Prepare Poppy Seed Orange Drizzle by bringing the orange juice to a boil in a shallow 2-quart saucepan. Add Poppy seeds, sage, and pepper. Reduce heat and simmer, uncovered until thick and reduced by one-half, 30-45 minutes.

Add dissolved arrowroot and stir over medium-low heat until thick and clear, about 4 minutes.

Cool at room temperature, or refrigerate for at least 1 to 2 hours. Whisk in flax oil - or a combination of flax and unrefined sesame oil - vitamin E oil, and optional apple fiber and mustard. Pour into bottles, label, and refrigerate. Use within 3 weeks or freeze in 1 or 2 canning jars with 1 inch of head space.

Once the Poppy Seed Orange Drizzle is prepared, rinse shrimp well, drain and remove tails and peels, if present.

For uncooked shrimp only; boil broth ingredients over medium heat. Add shrimp; reduce heat, and simmer for 2 to 3 minutes until shrimp turn orange and tails curl. Rinse or plunge in cold water for 2 minutes. Drain, pat dry, and set aside.

Thread 1 strawberry, 1 shrimp, and 1 pineapple cube, then repeat on each skewer.
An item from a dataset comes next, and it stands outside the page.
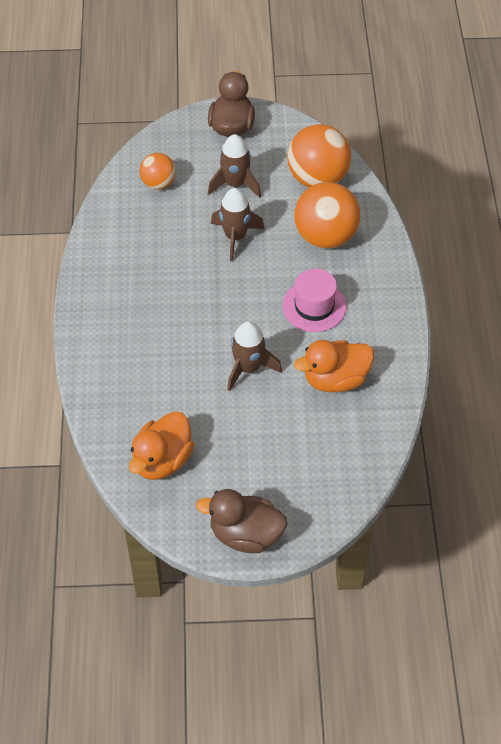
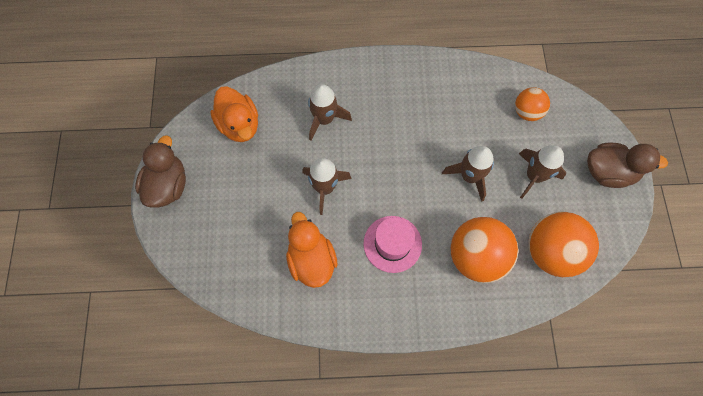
camera: 90 degrees right, 15 degrees up
(158, 370) = (324, 119): none -> brown rocket
(162, 460) = (239, 125): orange duck -> orange duck turned 150 degrees counterclockwise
Brush shrimp and fruit with butter, olive or coconut oil. Grill 2 to 3 minutes each side., until tails curl and skin turns pink. Avoid overcooking.
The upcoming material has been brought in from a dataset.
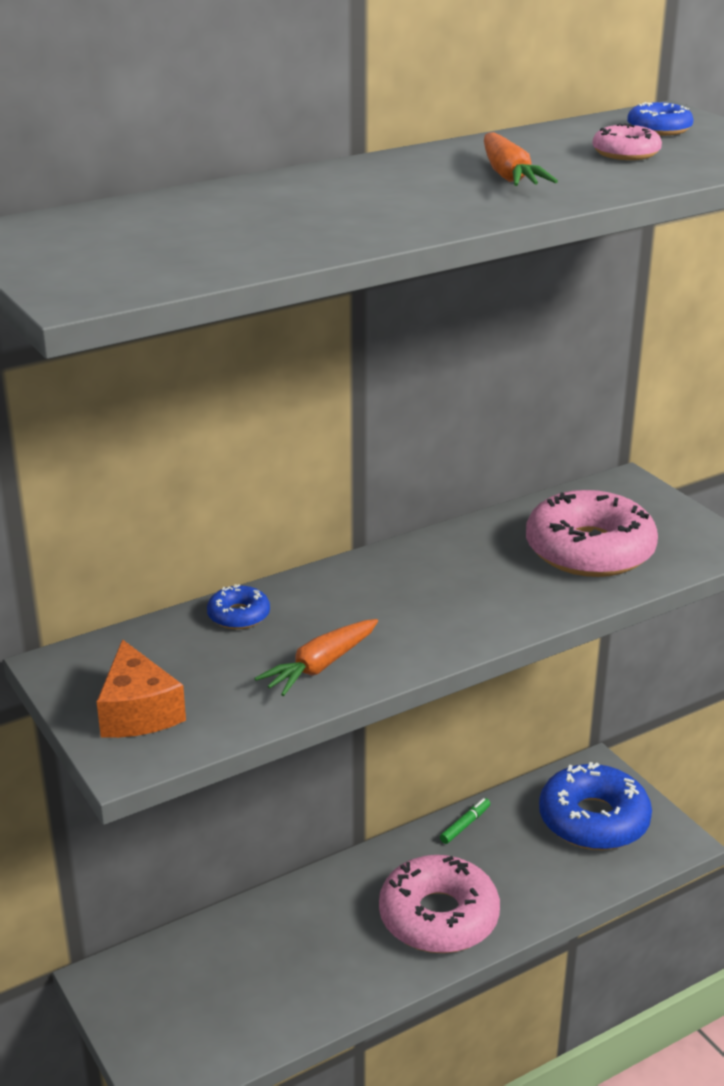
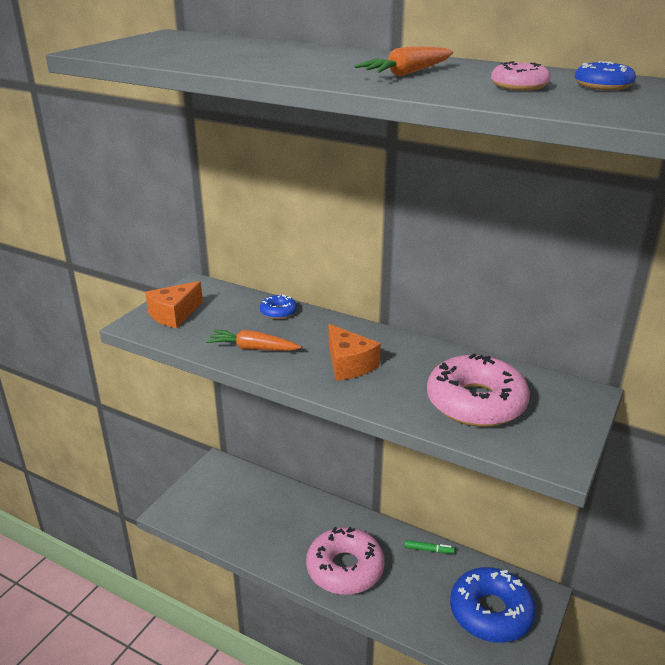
camera: 60 degrees right, 0 degrees up
(435, 604) = (349, 364): none -> orange cheese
Add enough of the drizzle to liberally coat shrimp and fruit. Serve immediately or cover and chill for 4 to 6 hours before serving. Do not reheat. Use leftovers within 24 hours.

The orange juice in the dressing or Poppy Seed Orange Drizzle can be replaced with equal amounts of pineapple juice or cherry-apple-grape juice and can also be used on tossed green salads, chicken, salmon or pork. It has a fabulous flavor and is almost guaranteed to encourage friends and family to take second helpings.